The City of Soldotna took its name from the existing Soldotna Creek running through the community that empties into the Kenai River. Some say “Soldotna” came from the Russian word meaning, “soldier”. Others say it is from an Athabaskan Indian word meaning “the stream fork.” In 1949, Soldotna obtained its first post office. In 1952, residents formed a Community Club and in 1959 established the Greater Soldotna Chamber of Commerce. Soldotna became a fourth-class city in 1960 and, in 1967 obtained its current first-class status.

Our Present…
Today, Soldotna is the thriving heart of the Kenai Peninsula. It is located at the strategic junction of the Sterling Highway and the Kenai Spur Highway. Residents base their livelihood on the development of vast and diverse resources which continue to bring people to the area.

During the growth years of the 1970’s and 1980’s, Soldotna established itself as a service center for the Kenai Peninsula. Soldotna has also become an important administrative hub for the Central Peninsula. It is the site of Central Peninsula General Hospital, Kenai Peninsula College, Alaska State Trooper Headquarters, Kenai National Wildlife Refuge and the administrative headquarters for the Kenai Peninsula Borough.

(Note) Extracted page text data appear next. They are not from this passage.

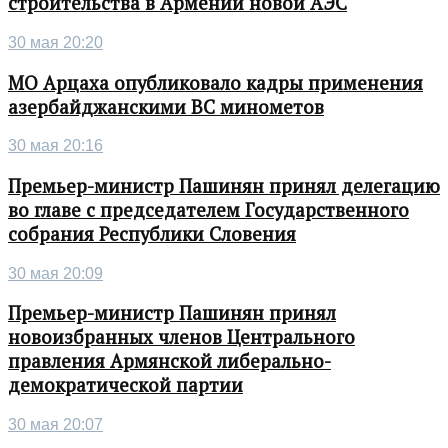
строительства в Армении новой АЭС
30 мая 20:20
МО Арцаха опубликовало кадры применения
азербайджанскими ВС минометов
30 мая 20:16
Премьер-министр Пашинян принял делегацию
во главе с председателем Государственного
собрания Республики Словения
30 мая 20:09
Премьер-министр Пашинян принял
новоизбранных членов Центрального
правления Армянской либерально-
демократической партии
30 мая 20:07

The world famous Kenai River runs through the center of town, leading to its nickname, “Kenai River City.” The Kenai River is an important landmark and economic mainstay for the City. In addition, migratory birds and other waterfowl make the river and its surrounding wetlands their home. Soldotna is home to many other types of wildlife, including moose, bears, caribou, and migratory birds. Voted the #1 Fishing Hotspot in North America by Field & Stream Magazine in 2004, fishing the Kenai River in Soldotna offers world class Chinook (King), Sockeye (Red), Coho (Silver) and Pink Salmon fishing, not too mention some of world’s finest trout fishing as well. The river is famous for its trophy size king salmon and is home to the “World Record King Salmon” caught by Les Anderson in 1985.

Our Future…
The future of Soldotna looks as bright as the silver sides of the salmon that return every year. We are growing, we are keeping a sense of our past and we are enjoying all Soldotna has to offer today!